**Activities:**
(1) In the passage on the Bray development, why are the two new pedestrian bridges over the river planned? Answer in one to three sentences.
(2) Carry on the passage about the Bray development plan, starting after its final sentence.

**Selected passage:**
************
There are plans to provide two new pedestrian bridges over the river to link the new development with the main street and the Dart station. It is also planned to landscape the river and provide a riverside walk and flood protections works.
The master plan also sets aside more than 17 acres for a football ground and an educational facility. The community facilities will include a school, crèches and a daycare centre for the elderly.
The development programme is likely to take up to 10 years to complete. It has been designed to enhance the appeal of Bray by including a public square with attractive cafés, restaurants, bars and specialist shops. HKR Architects and BDP Architects are handling the mammoth scheme.
Jim Duffy of HKR said he had worked on a number of similar schemes throughout the world where the issue was the same - how to expand urban settlements whilst retaining their vitality and mix of uses. It made sense to concentrate new development on a reasonable scale around existing transport nodes and town centres.
************
**Data shown:**
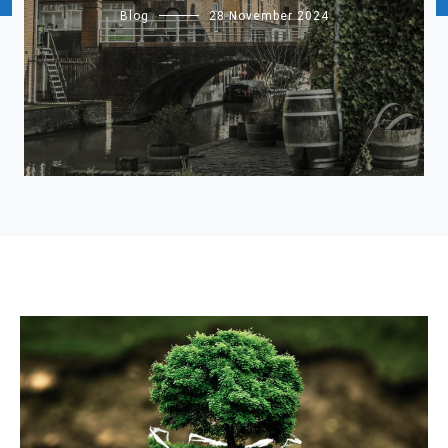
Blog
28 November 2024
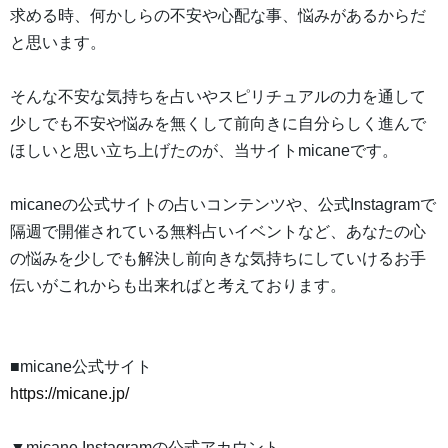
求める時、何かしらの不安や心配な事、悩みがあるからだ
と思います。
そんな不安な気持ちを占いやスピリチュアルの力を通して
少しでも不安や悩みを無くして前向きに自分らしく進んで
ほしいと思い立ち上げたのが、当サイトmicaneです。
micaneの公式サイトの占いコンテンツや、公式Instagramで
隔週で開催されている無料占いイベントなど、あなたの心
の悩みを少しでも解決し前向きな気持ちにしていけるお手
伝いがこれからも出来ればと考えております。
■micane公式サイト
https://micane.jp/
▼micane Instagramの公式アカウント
************
**Solved tasks:**
(1) The two pedestrian bridges are planned to link the new development with the main street and the Dart station.

(2)
Sheffield, Liverpool, Vienna, Oxford, Barcelona and Cambridge were good case studies of similar development in Europe.
The development opportunities presented by the availability of the old nine-hole golf course immediately beside Bray has long been recognised by Bray Urban District Council. As far back as 1998, the zoning of the site was changed and the council brought in town planners Brady Shipman Martin to draw up a local area plan setting out the type of development that would be of most benefit to the town. That will now form the framework of the overall scheme.
The commercial agents for the scheme will be Hamilton Osborne King and HWBC while the residential agents will be Sherry FitzGerald New Homes and Hooke & MacDonald.